• [Ações a realizar]:
- a) Responda, com base no texto apresentado, às perguntas seguintes:
(i) Em que ano Walter Bagehot dividiu os poderes políticos em duas categorias?
(ii) Em que obra fez essa divisão?
(iii) O que arruinou a tese sobre o matrimónio entre Marcelo Rebelo de Sousa e António Costa?
- b) Por favor, traduza para inglês esta frase do texto apresentado: "A pandemia, tristemente, arruinou essa tese."
- c) Transcreva o trecho do texto apresentado que começa em "Palavras da salvação" e continua até "nem tão-pouco eficiência.".

Palavras da salvação
1 Presumivelmente, não se falaria em governo de salvação nacional se a nação e o governo não precisassem de ser salvos.
Em 1865, na sua Constituição Inglesa, Walter Bagehot dividiu os poderes políticos em duas categorias: os dignos, por um lado, e os eficientes, por outro. Para o jornalista, a dignidade da monarquia e toda a sua teatralidade entretinham o povo, assegurando assim a eficiência do governo. Durante um tempo, pensei que o matrimónio entre Marcelo Rebelo de Sousa e António Costa fosse uma homenagem a Bagehot. A pandemia, tristemente, arruinou essa tese. Já não há dignidade nem tão-pouco eficiência.

• [Dados para análise]:
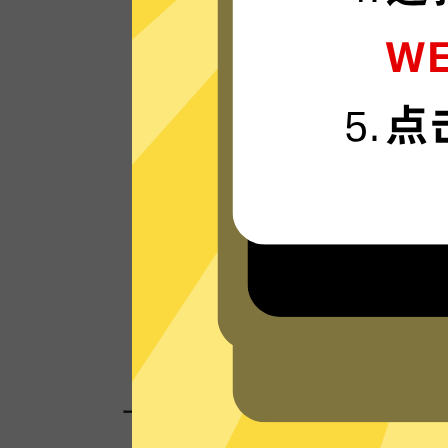
Next加速器的服务器使用更新一代的”闪连
“连接技术，只为速度而生，可轻松支持4K
媒体。
看看其他人对Next加速器的评价
一键连接，无需任何繁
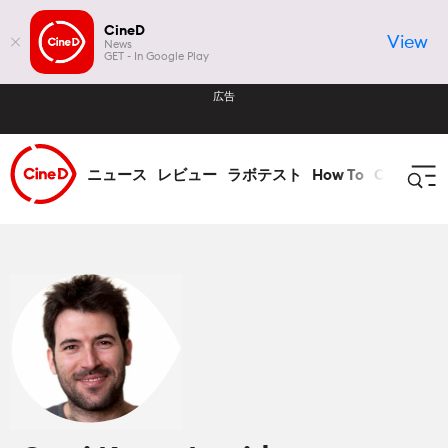
CineD
View
News
GET - In Google Play
広告
ニュース
レビュー
ラボテスト
How To
CineDビ
ログイン
登録
ニュース
全て ニュース
レビュー
業界
全て レビュー
ラボテスト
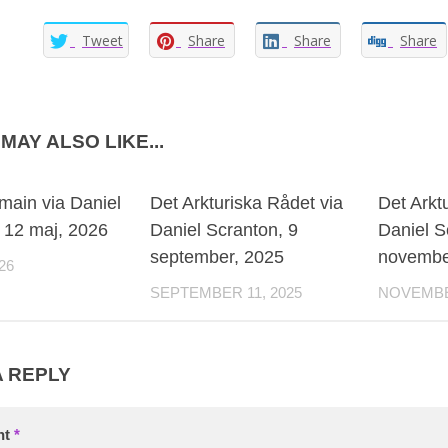
Tweet
Share
Share
Share
MAY ALSO LIKE...
0
0
main via Daniel
Det Arkturiska Rådet via
Det Arkt
 12 maj, 2026
Daniel Scranton, 9
Daniel S
september, 2025
novembe
26
SEPTEMBER 11, 2025
NOVEMBER
A REPLY
nt
*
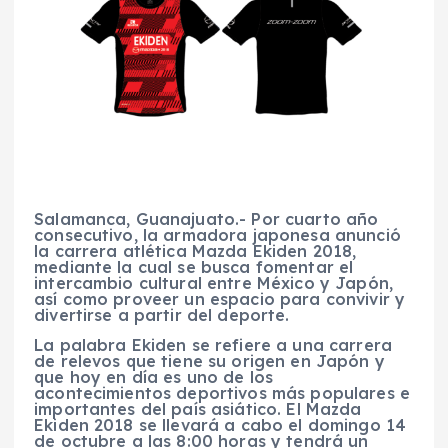
Salamanca, Guanajuato.- Por cuarto año
consecutivo, la armadora japonesa anunció
la carrera atlética Mazda Ekiden 2018,
mediante la cual se busca fomentar el
intercambio cultural entre México y Japón,
así como proveer un espacio para convivir y
divertirse a partir del deporte.
La palabra Ekiden se refiere a una carrera
de relevos que tiene su origen en Japón y
que hoy en día es uno de los
acontecimientos deportivos más populares e
importantes del país asiático. El Mazda
Ekiden 2018 se llevará a cabo el domingo 14
de octubre a las 8:00 horas y tendrá un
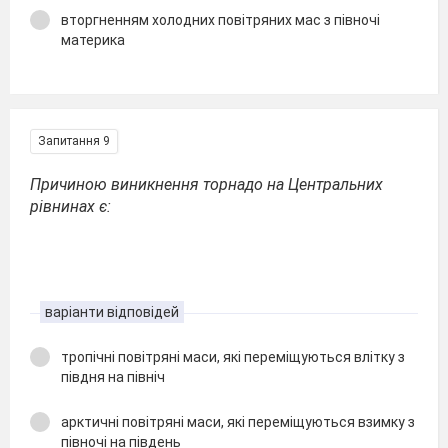
вторгненням холодних повітряних мас з півночі
материка
Запитання 9
Причиною виникнення торнадо на Центральних
рівнинах є:
варіанти відповідей
тропічні повітряні маси, які переміщуються влітку з
півдня на північ
арктичні повітряні маси, які переміщуються взимку з
півночі на південь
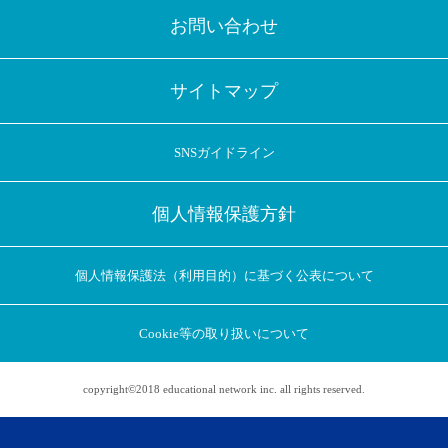
お問い合わせ
サイトマップ
SNSガイドライン
個人情報保護方針
個人情報保護法（利用目的）に基づく公表について
Cookie等の取り扱いについて
copyright©2018 educational network inc. all rights reserved.
アプリに切り替えてみませんか
会員登録なしですぐ使える！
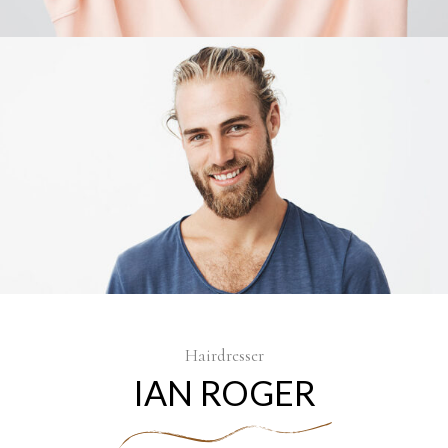
Hairdresser
IAN ROGER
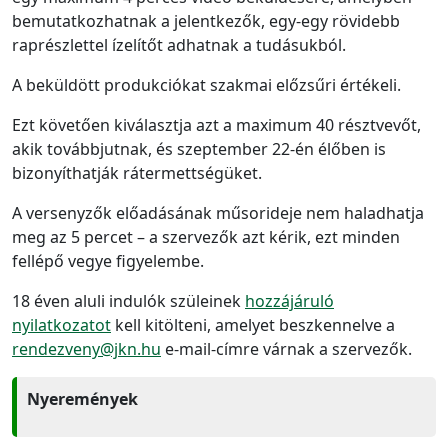
bemutatkozhatnak a jelentkezők, egy-egy rövidebb
raprészlettel ízelítőt adhatnak a tudásukból.
A beküldött produkciókat szakmai előzsűri értékeli.
Ezt követően kiválasztja azt a maximum 40 résztvevőt,
akik továbbjutnak, és szeptember 22-én élőben is
bizonyíthatják rátermettségüket.
A versenyzők előadásának műsorideje nem haladhatja
meg az 5 percet – a szervezők azt kérik, ezt minden
fellépő vegye figyelembe.
18 éven aluli indulók szüleinek
hozzájáruló
nyilatkozatot
kell kitölteni, amelyet beszkennelve a
rendezveny@jkn.hu
e-mail-címre várnak a szervezők.
Nyeremények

• [Respostas dos exercícios]:
- a)
(i) Em 1865.
(ii) Na sua Constituição Inglesa.
(iii) A pandemia.

- b) The pandemic, sadly, ruined that thesis.

- c)
Palavras da salvação
1 Presumivelmente, não se falaria em governo de salvação nacional se a nação e o governo não precisassem de ser salvos.
Em 1865, na sua Constituição Inglesa, Walter Bagehot dividiu os poderes políticos em duas categorias: os dignos, por um lado, e os eficientes, por outro. Para o jornalista, a dignidade da monarquia e toda a sua teatralidade entretinham o povo, assegurando assim a eficiência do governo. Durante um tempo, pensei que o matrimónio entre Marcelo Rebelo de Sousa e António Costa fosse uma homenagem a Bagehot. A pandemia, tristemente, arruinou essa tese. Já não há dignidade nem tão-pouco eficiência.